Environment erosion has been associated with the progress of the economy in South East
Asian countries due to excessive industrialization, which is followed by urbanization and
export expansion (Iwami, 2001). The tremendous rise in the materials, fossil fuels, and
biomass consumed by the world's economy is to blame for this unsustainable pressure on
the Earth. In the 20th century, the number of materials that fuel the world’s economies
surged by 800% as well as a considerable rise in the amount of garbage that was
discharged into the environment. The
extraordinary growth in the economy, in which
advantages and disadvantages have been distributed strikingly around the world, seems to
be what drove all of this (Victor, 2010). Therefore, extravagant development guidance will
bring on unfavorable consequences that impact heavily on people’s standard of living as well as the environment.
Another argument is that the rise in GDP and income does not imply that social welfare,
prosperity, and happiness would be improved. For ages, economists have been attempting
to figure out a way to evaluate general welfare and compare it across the nations. However,
economists have recognized that GDP is a flawed indicator of well-being because it only
accounts for the value of products and services exchanged in the market (Bannister,
Mourmouras, 2018). It is evident that the underprivileged in Indonesia do not benefit from
economic growth by having look at the restricted access to security including health and
pension, the outsourcing of jobs, and income inequality (Iqbal, 2015). Since the
government has not prioritized resolving problems and spending on social welfare, the
prosperity of some countries has not grown. As a result, the economy has continued
developing but the citizen’s quality of life has not enhanced.
Finally, the argument is that income inequality is resulted from the expansion of the GDP
and the rising income. GDP fails to reflect how income is distributed across society- a
problem that is increasingly crucial in the modern world owing to broadening the gap
between developed and developing countries. Policymakers ought to take this concern into
consideration when evaluating development, as economic inequality is contributing to a rise
in societal discontentment and growing polarization (Kapoor, Debroy, 2019).
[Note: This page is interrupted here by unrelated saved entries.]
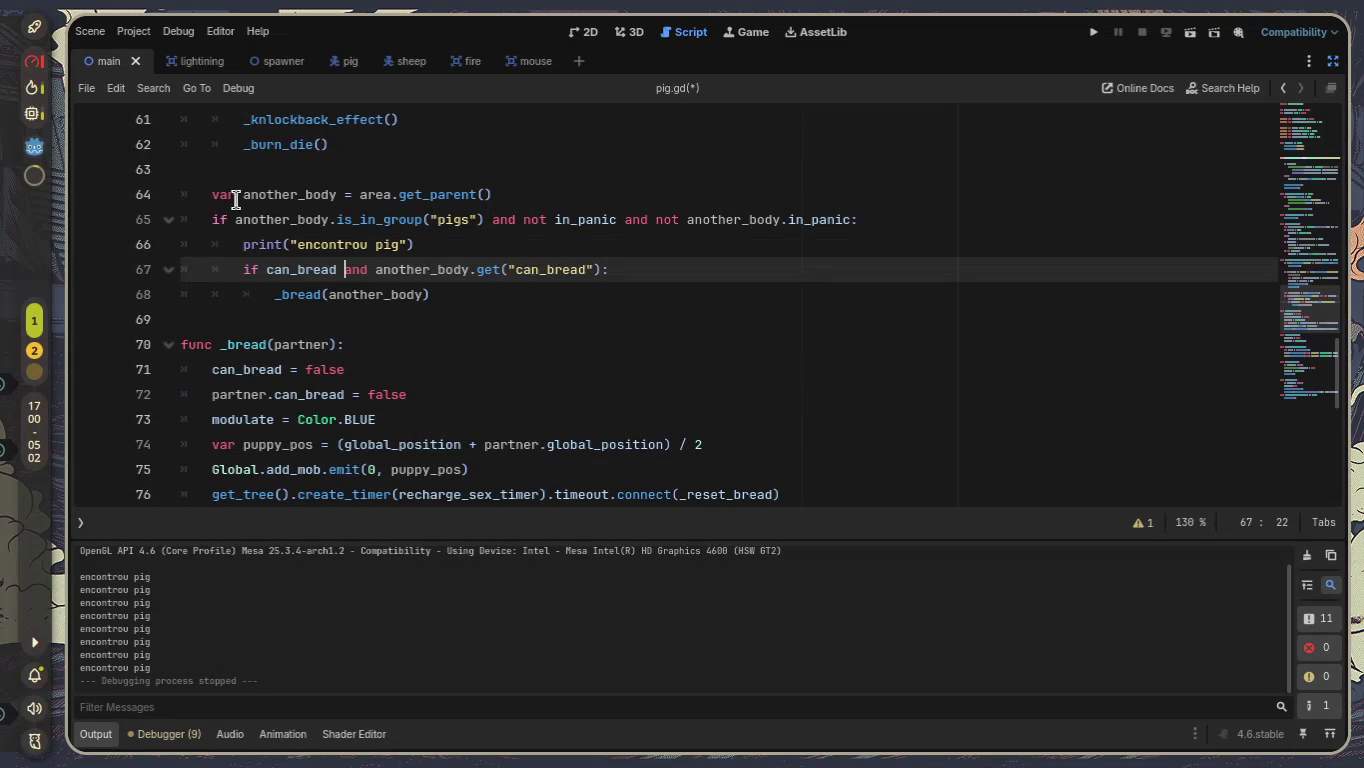
mouse_move(548, 299)
left_mouse_down()
mouse_move(158, 232)
mouse_move(124, 203)
mouse_move(129, 227)
left_mouse_up()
The expanding
gap between the wealthy and the impoverished will make it more challenging for individuals
from lower social classes to resist unexpected crises. Counterargument
Economic growth takes a leading role when assisting policymakers, entrepreneurs, and
investors in comprehending the economy’s condition, so it can be widely utilized to
compare various countries and regions. Moreover, the increase in GDP will enhance the
standard of living of workers as well as businesses, since rising GDP is a sign of economic strength (Masterson, 2022). Response
The response is that GDP cannot calculate intangible goods and services such as the black
market, cash-in-hand payment, and tax evasion (Drudy, n.d). Additionally, the broken-
window fallacy, which provides misleading indications of increasing prosperity while there
has been visible destruction, is extremely prone to affect GDP (Masterson, 2022) Conclusion
This paper shows that the GDP growth rate not only has adverse effects but also enhances
people’s quality of life. The given arguments indicate that GDP is an imperfect
measurement of a nation’s well-being because of the income disparity among people, the
absence of intangible goods and services, and the desire to boost GDP all have detrimental
impacts on the environment and happiness metrics. Thus, the government should
concentrate on reducing and solving problems such as income inequality and improving the
living standard of the citizens in order to make the country prosperous.